As Hruby pointed out, our perception as a society of what is risky and what is worth prohibiting or regulating takes a long time to change. When the law requiring drivers and passengers to wear seatbelt was first passed in 1983, many individuals rebelled, refusing to let the government tell them what to do. In 2017, the Washington Post reported that 85.9 percent of Americans regularly wear their seatbelts.
Perhaps an age requirement or all-out ban on youth football will eventually become the new normal.
3. The biggest threat to football, and the NFL, might not be what you think.
Sure, participation numbers are falling. But at their current rate of decline, it would likely be decades before a lack of high school participation really started to hurt the NFL’s bottom line.

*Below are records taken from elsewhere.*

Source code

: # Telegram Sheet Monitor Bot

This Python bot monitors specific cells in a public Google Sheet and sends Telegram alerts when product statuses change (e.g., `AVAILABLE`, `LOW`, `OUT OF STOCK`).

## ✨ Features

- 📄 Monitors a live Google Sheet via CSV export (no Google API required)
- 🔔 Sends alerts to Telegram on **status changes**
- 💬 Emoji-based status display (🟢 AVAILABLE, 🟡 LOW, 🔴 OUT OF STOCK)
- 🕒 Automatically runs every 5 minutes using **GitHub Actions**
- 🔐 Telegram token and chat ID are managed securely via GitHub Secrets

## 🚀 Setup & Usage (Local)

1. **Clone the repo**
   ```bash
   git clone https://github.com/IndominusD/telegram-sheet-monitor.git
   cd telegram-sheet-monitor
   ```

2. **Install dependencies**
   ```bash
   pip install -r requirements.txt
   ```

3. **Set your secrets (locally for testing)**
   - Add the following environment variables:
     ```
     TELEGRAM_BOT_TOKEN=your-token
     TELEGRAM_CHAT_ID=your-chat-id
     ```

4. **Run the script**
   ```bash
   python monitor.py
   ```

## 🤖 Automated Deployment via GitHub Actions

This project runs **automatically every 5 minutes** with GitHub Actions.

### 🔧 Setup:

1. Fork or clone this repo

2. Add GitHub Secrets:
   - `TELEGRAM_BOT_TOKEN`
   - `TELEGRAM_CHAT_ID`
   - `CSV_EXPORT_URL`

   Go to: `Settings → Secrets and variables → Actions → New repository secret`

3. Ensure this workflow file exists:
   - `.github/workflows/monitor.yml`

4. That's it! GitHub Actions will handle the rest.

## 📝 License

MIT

But something that could really lead to the end of the sport of football as we know it is the insurance market.
Paneliest Dan Grano, a professor in the Department of Communications at the University of North Carolina at Charlotte, brought up this possibility, citing a recent investigation by ESPN’s Outside the Lines.

Prior to the deluge of concussion-related lawsuits the NFL has faced since 2011, more than a dozen insurance carriers made up the insurance market for pro football. Today, according to Outside the Lines, the NFL no longer has general liability insurance covering head trauma and only one company is willing to provide the league with workers’ compensation coverage.
As detailed by the Outside the Lines investigation, the evaporating insurance market and rising costs have already claimed their first victims. Maricopa County Community Colleges in Arizona eliminated football at four schools after determining that the teams accounted for a third of all insurance costs for the district. The North of the River Recreation and Park District in Bakersfield, California, cited a combination of rising insurance costs and declining participation in its decision to terminate its tackle football program in 2018.
Pop Warner Little Scholars recently switched insurers after its carrier refused to provide coverage without an exclusion for neurological injuries. In Hawkins County, Tennessee, the insurer for the local recreation department refused to cover football. Instead of cutting the sport, the department found a new carrier, which charges 27 percent more for coverage.
It’s not sexy. It’s not headline-grabbing. But when many cite money (as in how much money the NFL and NCAA are making off of football) as the reason this sport is untouchable, rising insurance costs could pose a very real threat.